Né le 6 novembre 1925 à Paris, fils d'un officier qu'il a peu connu car devenu prisonnier de guerre, Michel Bouquet a été envoyé avec ses frères en pension, une expérience qui l'a "terrorisé".

Il doit son goût du spectacle à sa mère qui l'emmenait régulièrement à l'Opéra Comique.

"A chaque fois que le rideau se levait, il n'y avait plus l'horreur de la guerre, il n'y avait plus les Allemands autour (...), le monde irréel dépassait de très loin le monde réel. Ça a été le meilleur enseignement de ma vie", confiait-il à l'AFP en 2019.

- "Une angoisse affreuse" -

Tour à tour apprenti pâtissier, mécanicien dentiste, manutentionnaire durant sa jeunesse, il se rend un jour chez Maurice Escande, sociétaire de la Comédie-Française, qui lui proposa immédiatement de suivre ses cours.

Intégrant le Conservatoire en même temps que Gérard Philipe, il montera sur les planches en 1944, deviendra vite compagnon de Jean Anouilh puis de Jean Vilar au TNP (Théâtre national populaire) et au Festival d'Avignon.

A partir de 1947, on le retrouve aussi au générique de nombreux films mais il devra attendre les années 1960 pour atteindre la notoriété.

Sa voix neutre et posée, son goût pour l’ambiguïté feront merveille dans les films de Claude Chabrol qui l'emploie dans des rôles de notables de province, secrets et dévoyés.

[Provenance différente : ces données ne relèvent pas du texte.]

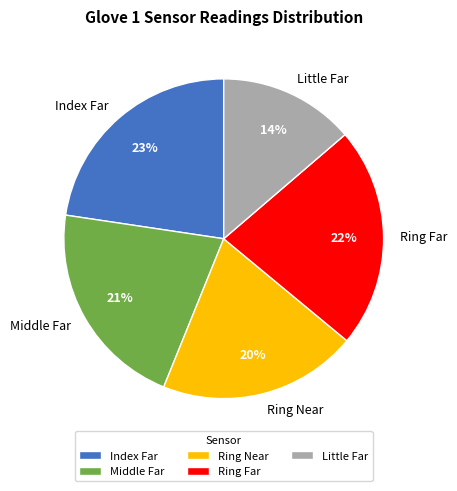

How many segments does this pie chart have?

5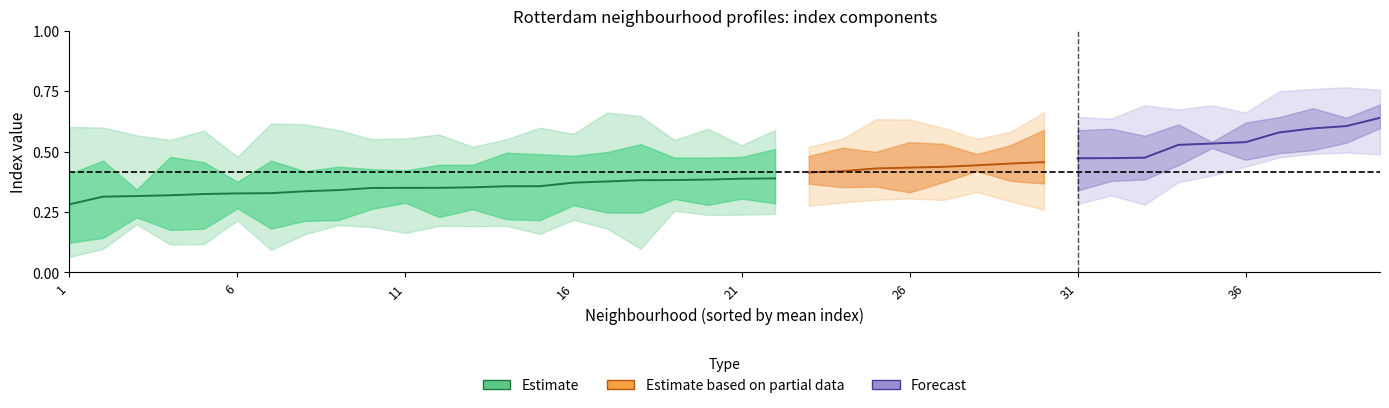

True or false: aggv20a has a value of 0.2 at 18.

False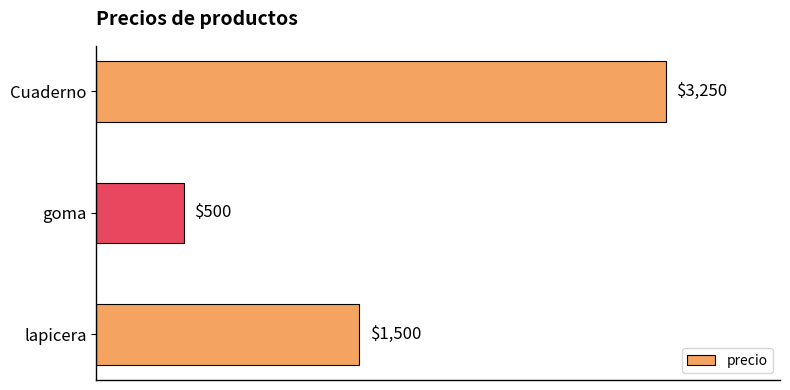

How many data points are less than 1500?

1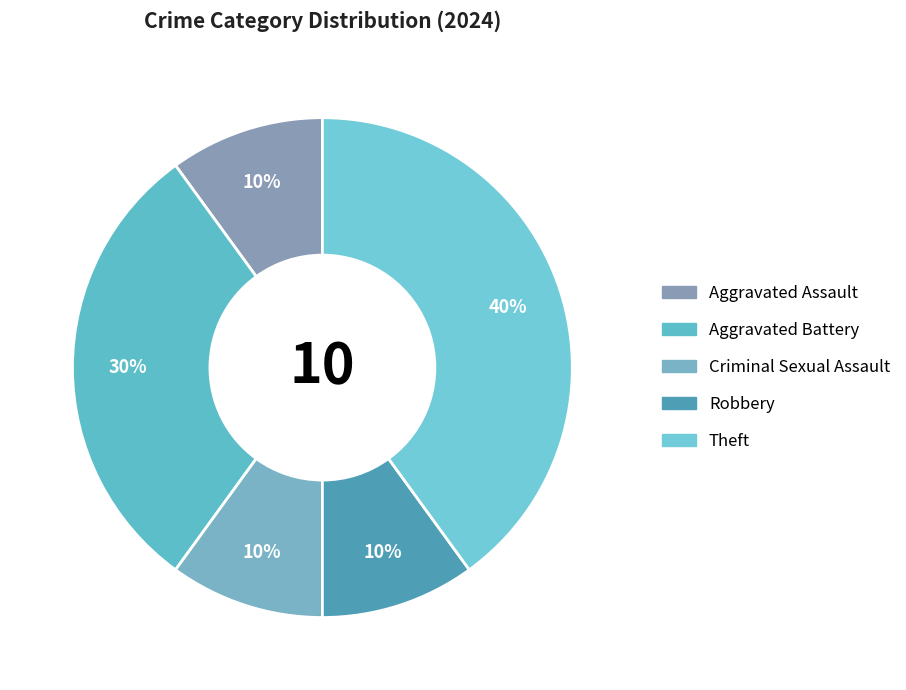

Is there any slice that represents more than half of the pie?

No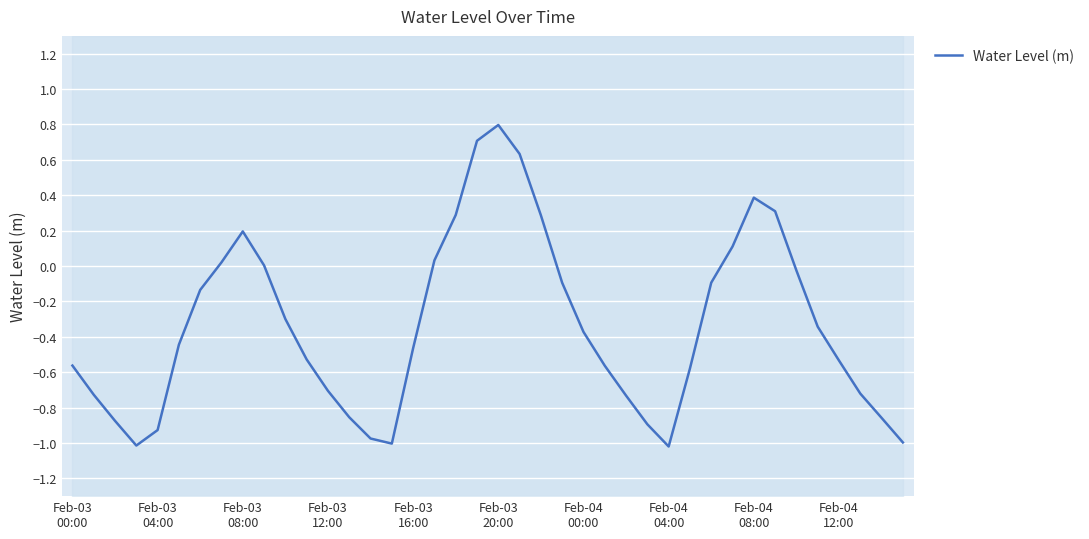

What is the value of the 34th point from the left?

0.3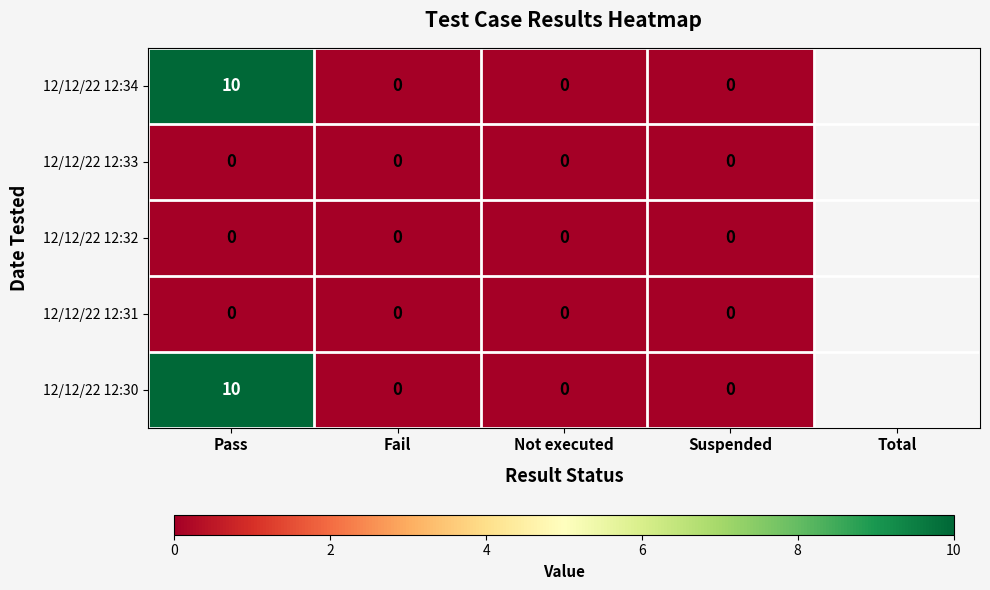

Which label corresponds to the largest value in the chart?

Pass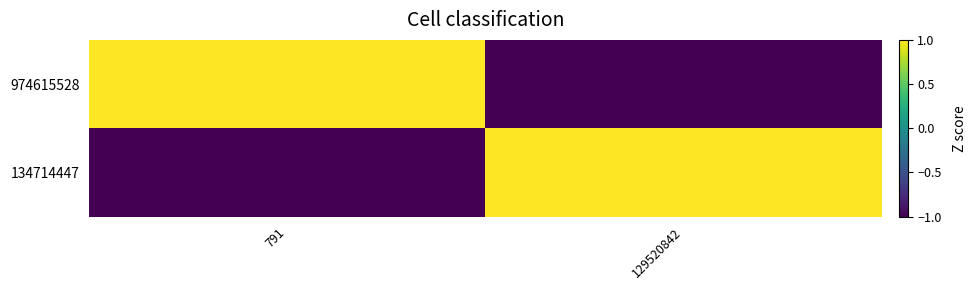

Reading right to left, what are all the values shown in this chart?

974615528: 129520842=-1	791=1
134714447: 129520842=1	791=-1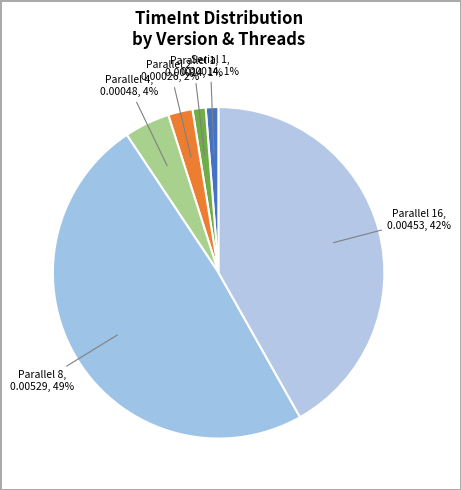

Which has a higher value, Parallel 16 or Parallel 4?

Parallel 16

Il noue avec ce metteur en scène une complicité durable et jouera dans plusieurs de ses films ("La femme infidèle", "Poulet au vinaigre").

Il joue aussi avec François Truffaut quelques-uns de ses meilleurs films ("La mariée était en noir", en 1967, et "La Sirène du Mississippi" en 1968).

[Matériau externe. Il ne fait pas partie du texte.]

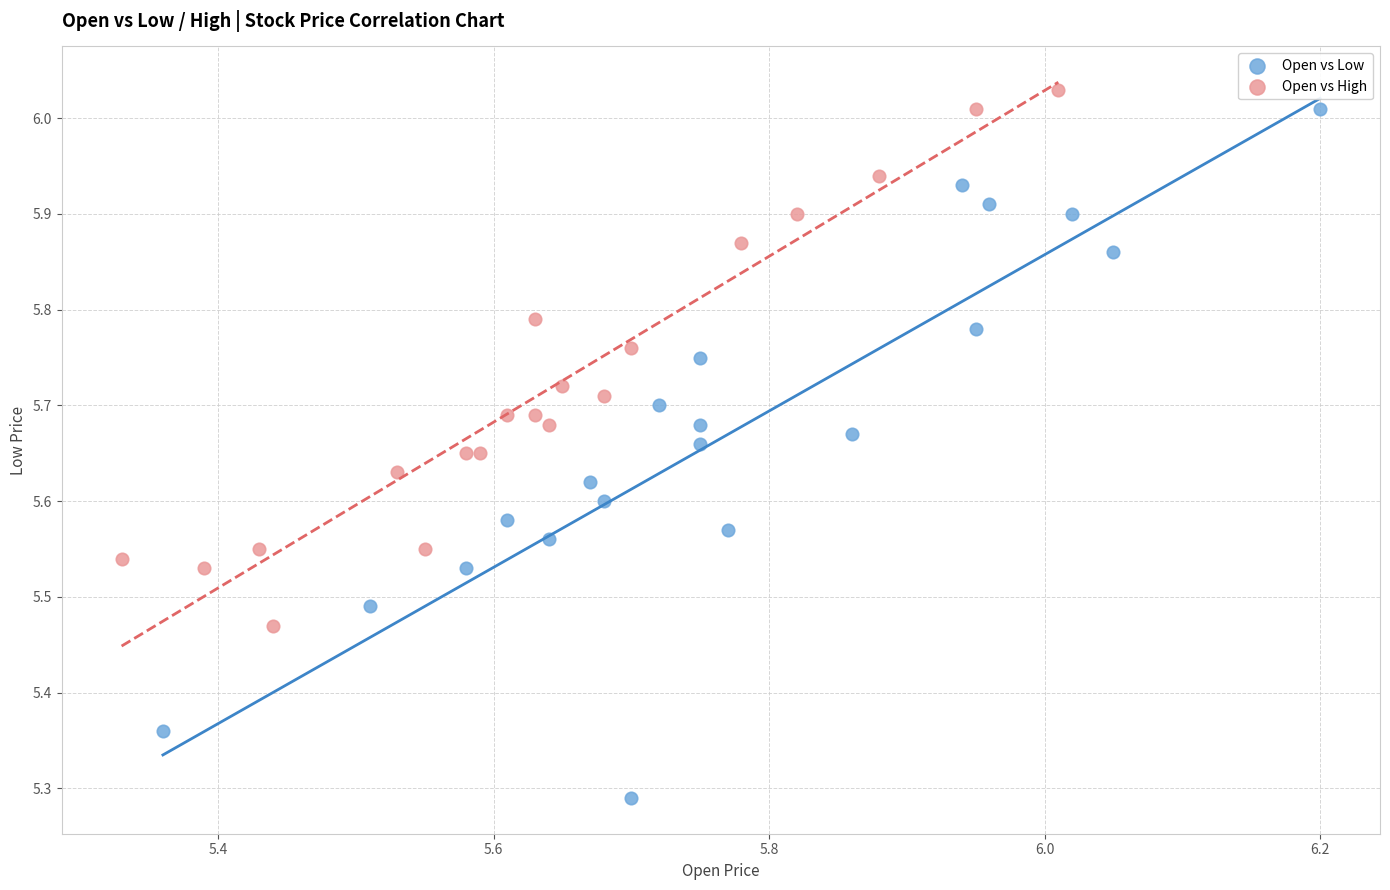

Which series has the widest spread of Y values?

Open vs Low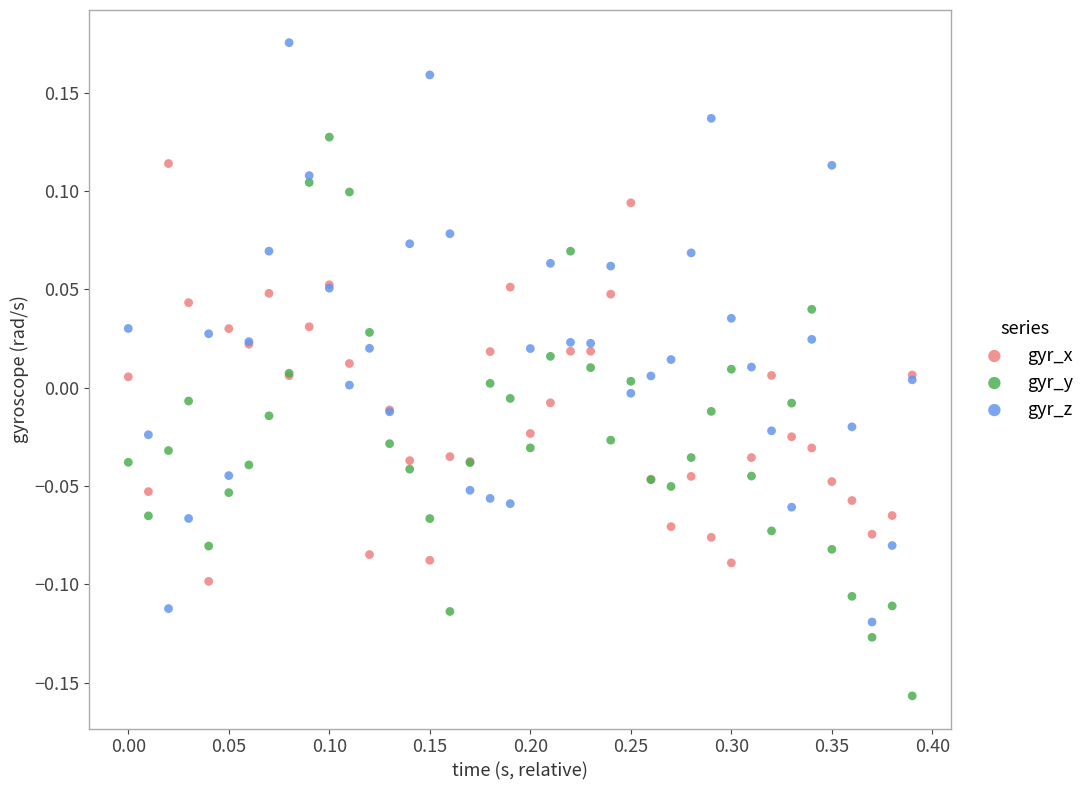

Which series contains the lowest Y value?

gyr_y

Il triomphe sur scène avec "Le roi se meurt", qu'il joue dès 1994 puis quasiment en continu de 2004 à 2014.

Jouer était une nécessité intime plus qu'un plaisir. "C'est une angoisse affreuse", disait-il. "Mais c'est intéressant. Pour vivre quelque chose que l'on ne vivrait pas autrement. On ne risque rien, rien, sauf de se casser la figure".